The designs feature crescents, long narrow triangles, arrow shapes and black edging.

Christina Hellmich, curator of a featherwork exhibit last year at San Francisco’s de Young Museum, tells of the making of the garments:

“Hulu o na manu, or bird feathers from certain island birds, were highly sought. Kia manu, skilled bird catchers, understood the behaviors and environments of these birds, and they used a variety of techniques to attract and capture them to procure their feathers. …

“Bundles of feathers were tied together and attached to netting made of olona, a member of the nettle family and among the strongest natural fibers in the world. The size, drape and movement of the netting used were determined to accentuate the light on cloaks and capes when worn, highlighting the feathers’ beauty. For helmets, the feathered netting was fastened onto a twined rigid form of ‘ie‘ie aerial roots that allowed the feathers to maintain a specific shape, orientation, and arrangement.”

With an eye toward future generations, Kamehameha I (1736-1819) ordered his kia manu, or bird catchers, to release the birds after taking just a few of their feathers. Nonetheless, many of the species whose feathers were used are now extinct or endangered.

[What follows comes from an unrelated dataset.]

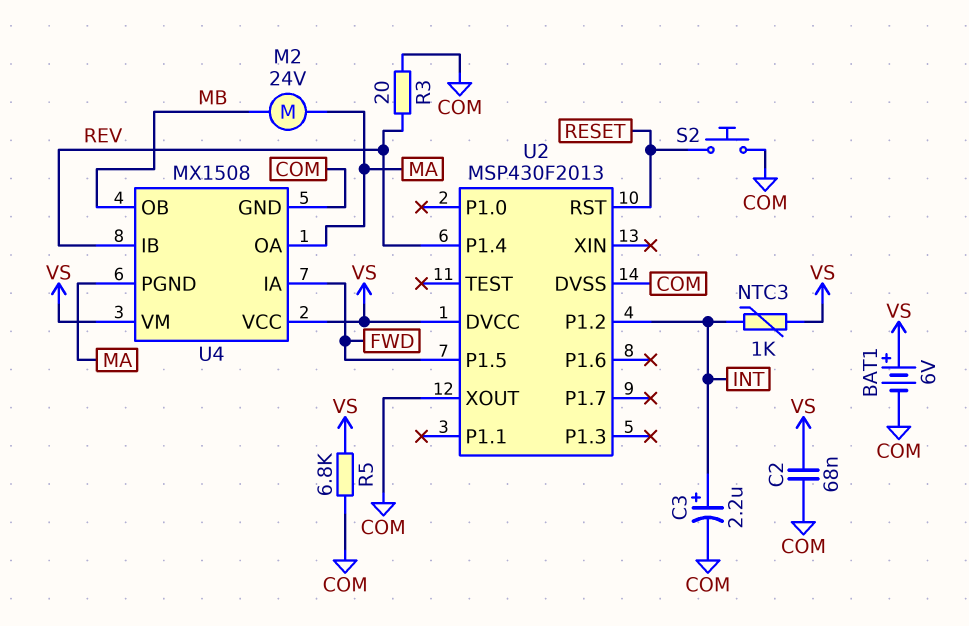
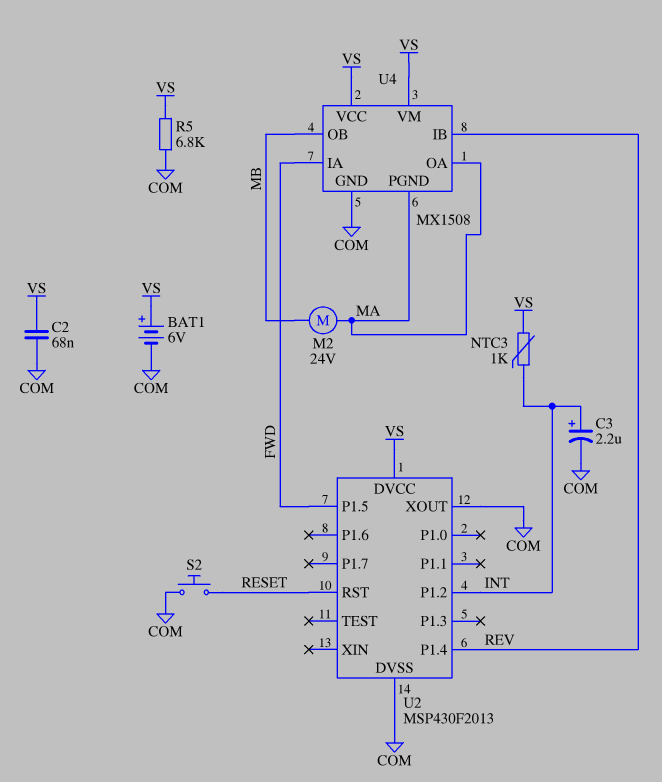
R3: 20 (COM, REV) -> none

One 19th century kahili (royal staff of feathers) included blue peafowl feathers, dyed goose feathers, green sea turtle shell, whale ivory and yellow and cream ribbon. Kahili were symbols of noble rank, brought out for coronations and funerals. Fanciful and explosively extravagant, some staffs could be held in the hand; others were large and elaborate enough to require a stand.

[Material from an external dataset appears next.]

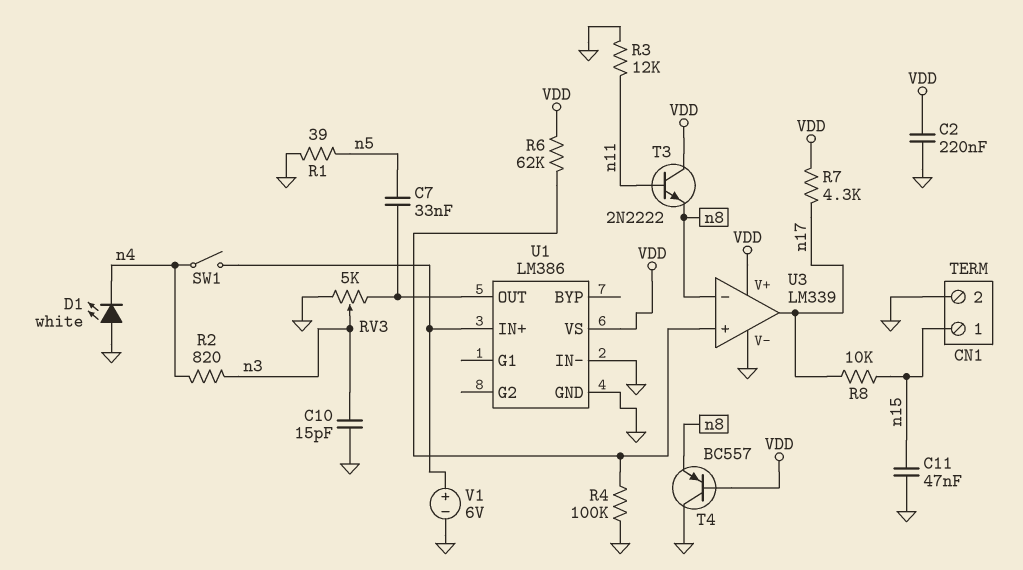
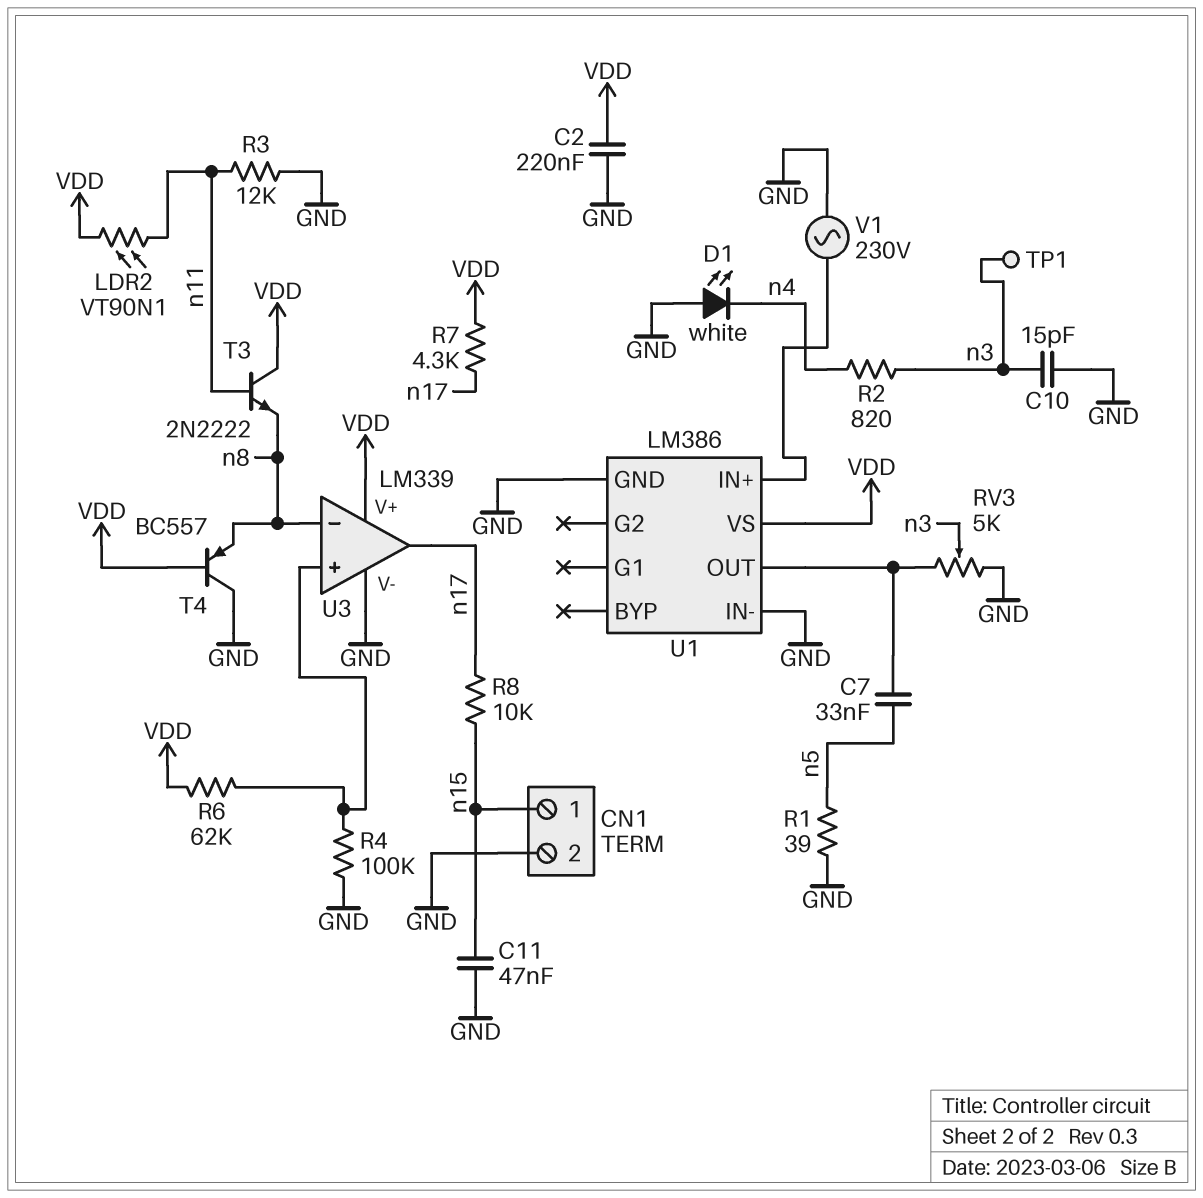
LDR2: none -> VT90N1 (VDD, n11)
SW1: switch (U1/IN+, n4) -> none
TP1: none -> test point (n3)
V1: 6V (plus U1/IN+, minus GND) -> AC 230V (GND, U1/IN+)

A cape from 1882 associated with Queen Kapi’olani (1834-1899) — fashioned from brown pheasant feathers, brown and black fowl feathers, velvet, silk and “frog-style” clasps — would even today make a dashing splash, thrown over a pair of creamy young shoulders at the opera.

The British Museum houses five feathered god images. In the book “Royal Hawaiian Featherwork” (University of Hawaii Press, 2015), poet-scholar Noelle Kahanu observes of seeing them: “I was not prepared for their size, their intensity, or their magnitude, in numbers but also in sheer presence. … What I experienced was a profound sense not of my looking at them, but of their looking at me. It was as if they were asking me, ‘Who are you?’ ‘Why are we here?’ ‘What are you going to do about it?’ To be in the presence of sacred objects, created in a time so very different from our own, is to ask ourselves, ‘How have we changed?’”  

The follower of Christ, of course, continually in the presence of sacred objects, asks those questions every day.

In 1893, a coup led primarily by U.S.-based businessmen deposed Queen Lili’uokalani, the last of the reigning monarchs. The Republic of Hawai’i was annexed to the United States in 1898. The royal featherwork was removed from the ‘Iolani Palace and relegated to the Bishop Museum. 

Thus was colonial rule established.

Thus, the birds fell from the sky, and were silenced.

Heather King is a blogger, speaker and author of several books.